● TASK TO CARRY OUT
Locate each line in the records containing "cada". Copy it.
Segment Start: SOURCE MATERIAL
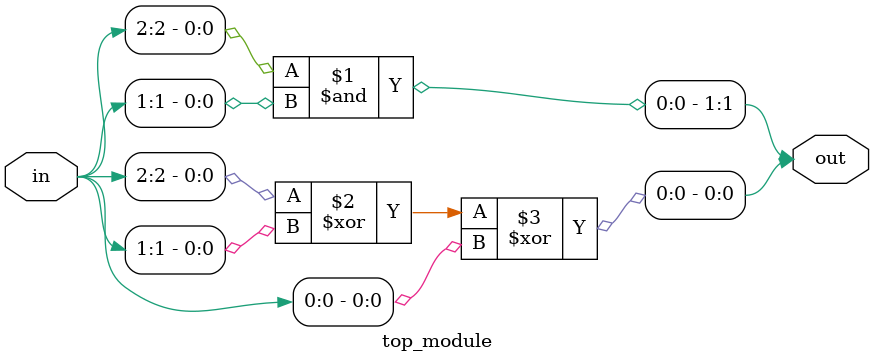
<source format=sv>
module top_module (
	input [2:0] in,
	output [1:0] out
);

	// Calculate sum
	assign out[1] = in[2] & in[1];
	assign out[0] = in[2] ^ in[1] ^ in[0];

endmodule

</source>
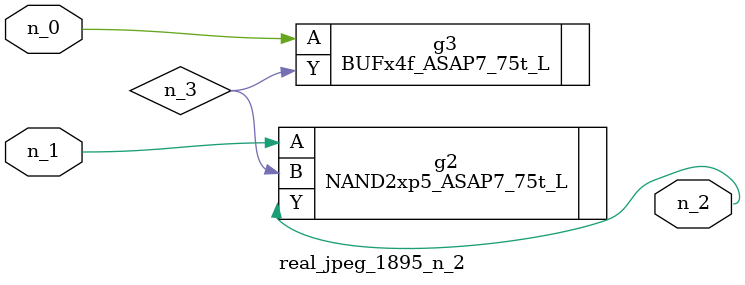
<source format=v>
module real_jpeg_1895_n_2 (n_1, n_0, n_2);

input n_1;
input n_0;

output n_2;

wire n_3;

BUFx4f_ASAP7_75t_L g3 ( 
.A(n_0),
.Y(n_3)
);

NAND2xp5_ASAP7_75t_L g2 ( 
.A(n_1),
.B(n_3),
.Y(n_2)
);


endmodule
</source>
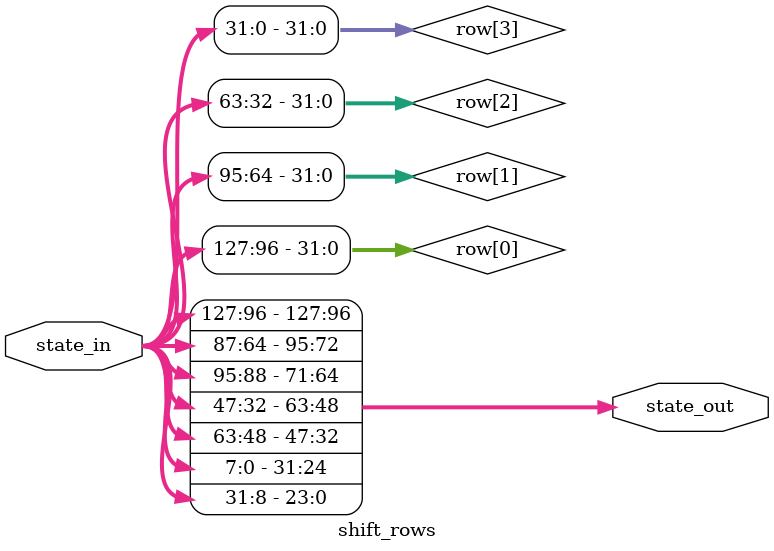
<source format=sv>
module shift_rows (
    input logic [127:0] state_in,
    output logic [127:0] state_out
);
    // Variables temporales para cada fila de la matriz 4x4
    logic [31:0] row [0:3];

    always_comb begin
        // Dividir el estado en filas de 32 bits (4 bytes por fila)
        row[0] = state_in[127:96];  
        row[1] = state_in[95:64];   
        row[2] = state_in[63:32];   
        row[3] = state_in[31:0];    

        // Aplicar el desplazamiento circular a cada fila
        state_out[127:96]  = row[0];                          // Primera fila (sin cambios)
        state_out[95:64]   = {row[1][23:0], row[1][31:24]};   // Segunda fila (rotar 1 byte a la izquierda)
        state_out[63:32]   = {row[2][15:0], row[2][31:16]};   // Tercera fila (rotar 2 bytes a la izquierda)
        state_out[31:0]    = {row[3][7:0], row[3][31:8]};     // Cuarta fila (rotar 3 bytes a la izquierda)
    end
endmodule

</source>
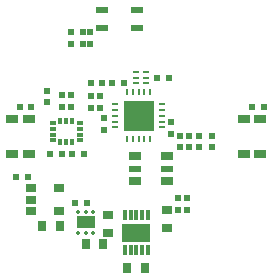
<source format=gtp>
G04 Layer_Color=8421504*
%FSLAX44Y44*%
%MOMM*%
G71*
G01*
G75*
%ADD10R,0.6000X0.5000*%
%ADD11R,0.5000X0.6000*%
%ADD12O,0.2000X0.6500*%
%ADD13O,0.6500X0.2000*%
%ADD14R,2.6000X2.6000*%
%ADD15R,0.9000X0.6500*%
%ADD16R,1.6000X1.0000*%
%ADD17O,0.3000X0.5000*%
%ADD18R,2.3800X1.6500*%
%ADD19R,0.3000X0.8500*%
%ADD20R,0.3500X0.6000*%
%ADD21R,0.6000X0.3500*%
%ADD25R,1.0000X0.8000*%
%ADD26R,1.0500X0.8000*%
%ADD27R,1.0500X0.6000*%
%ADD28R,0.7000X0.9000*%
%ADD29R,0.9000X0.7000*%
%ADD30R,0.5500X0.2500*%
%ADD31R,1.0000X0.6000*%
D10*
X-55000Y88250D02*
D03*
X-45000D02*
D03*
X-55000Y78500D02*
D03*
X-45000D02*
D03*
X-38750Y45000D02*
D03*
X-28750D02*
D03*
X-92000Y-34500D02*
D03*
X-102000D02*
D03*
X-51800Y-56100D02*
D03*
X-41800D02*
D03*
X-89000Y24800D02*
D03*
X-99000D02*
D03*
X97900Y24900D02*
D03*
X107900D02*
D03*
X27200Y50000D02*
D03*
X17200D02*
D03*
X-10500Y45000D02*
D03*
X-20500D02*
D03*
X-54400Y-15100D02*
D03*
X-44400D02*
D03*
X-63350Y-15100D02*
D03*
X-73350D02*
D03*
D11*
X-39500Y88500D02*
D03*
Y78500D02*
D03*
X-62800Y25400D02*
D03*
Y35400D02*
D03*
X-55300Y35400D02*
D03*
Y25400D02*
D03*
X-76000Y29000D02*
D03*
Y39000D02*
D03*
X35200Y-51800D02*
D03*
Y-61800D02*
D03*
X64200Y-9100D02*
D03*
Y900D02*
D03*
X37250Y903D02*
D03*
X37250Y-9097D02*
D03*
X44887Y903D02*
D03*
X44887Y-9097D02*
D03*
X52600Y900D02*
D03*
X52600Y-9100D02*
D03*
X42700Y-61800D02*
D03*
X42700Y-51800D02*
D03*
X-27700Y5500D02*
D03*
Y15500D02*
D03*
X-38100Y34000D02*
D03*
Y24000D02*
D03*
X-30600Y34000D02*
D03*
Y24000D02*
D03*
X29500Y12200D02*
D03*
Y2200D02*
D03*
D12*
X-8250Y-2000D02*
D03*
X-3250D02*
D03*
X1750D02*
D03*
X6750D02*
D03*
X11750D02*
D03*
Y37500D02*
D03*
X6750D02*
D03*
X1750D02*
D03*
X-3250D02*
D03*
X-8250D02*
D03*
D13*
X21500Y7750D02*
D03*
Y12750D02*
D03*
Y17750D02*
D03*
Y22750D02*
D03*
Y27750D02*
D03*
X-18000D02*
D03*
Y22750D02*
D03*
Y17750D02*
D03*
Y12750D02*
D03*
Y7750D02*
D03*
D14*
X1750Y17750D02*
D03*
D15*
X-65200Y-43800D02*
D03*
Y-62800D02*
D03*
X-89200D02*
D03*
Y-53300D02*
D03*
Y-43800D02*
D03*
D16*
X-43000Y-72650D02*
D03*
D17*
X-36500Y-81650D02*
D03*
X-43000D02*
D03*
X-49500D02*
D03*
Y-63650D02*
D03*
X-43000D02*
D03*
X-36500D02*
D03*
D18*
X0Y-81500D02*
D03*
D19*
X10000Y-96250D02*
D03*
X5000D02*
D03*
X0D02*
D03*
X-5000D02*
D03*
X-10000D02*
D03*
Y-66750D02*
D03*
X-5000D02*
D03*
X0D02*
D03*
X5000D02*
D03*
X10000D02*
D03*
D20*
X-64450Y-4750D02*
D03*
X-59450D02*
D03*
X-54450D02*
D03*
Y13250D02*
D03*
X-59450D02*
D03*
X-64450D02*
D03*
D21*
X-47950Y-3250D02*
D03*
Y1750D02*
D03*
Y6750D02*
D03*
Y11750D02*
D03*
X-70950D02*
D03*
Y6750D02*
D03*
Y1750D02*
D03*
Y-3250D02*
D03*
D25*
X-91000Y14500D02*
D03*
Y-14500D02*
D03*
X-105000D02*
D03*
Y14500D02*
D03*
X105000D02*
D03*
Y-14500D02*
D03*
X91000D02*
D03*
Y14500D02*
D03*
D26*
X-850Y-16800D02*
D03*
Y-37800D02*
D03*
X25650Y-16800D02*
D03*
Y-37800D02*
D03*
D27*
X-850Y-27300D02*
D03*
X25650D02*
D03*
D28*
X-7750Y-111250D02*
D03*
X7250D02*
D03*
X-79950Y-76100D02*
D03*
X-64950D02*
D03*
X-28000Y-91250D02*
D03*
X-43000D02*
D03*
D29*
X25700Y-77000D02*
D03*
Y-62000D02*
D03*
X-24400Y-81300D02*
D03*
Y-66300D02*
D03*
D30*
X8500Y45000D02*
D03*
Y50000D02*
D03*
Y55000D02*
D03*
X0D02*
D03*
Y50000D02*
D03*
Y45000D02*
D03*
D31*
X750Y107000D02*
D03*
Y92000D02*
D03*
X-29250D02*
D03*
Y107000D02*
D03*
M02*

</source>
Segment End: SOURCE MATERIAL
● EXERCISE OUTPUT
    // Variables temporales para cada fila de la matriz 4x4
        // Aplicar el desplazamiento circular a cada fila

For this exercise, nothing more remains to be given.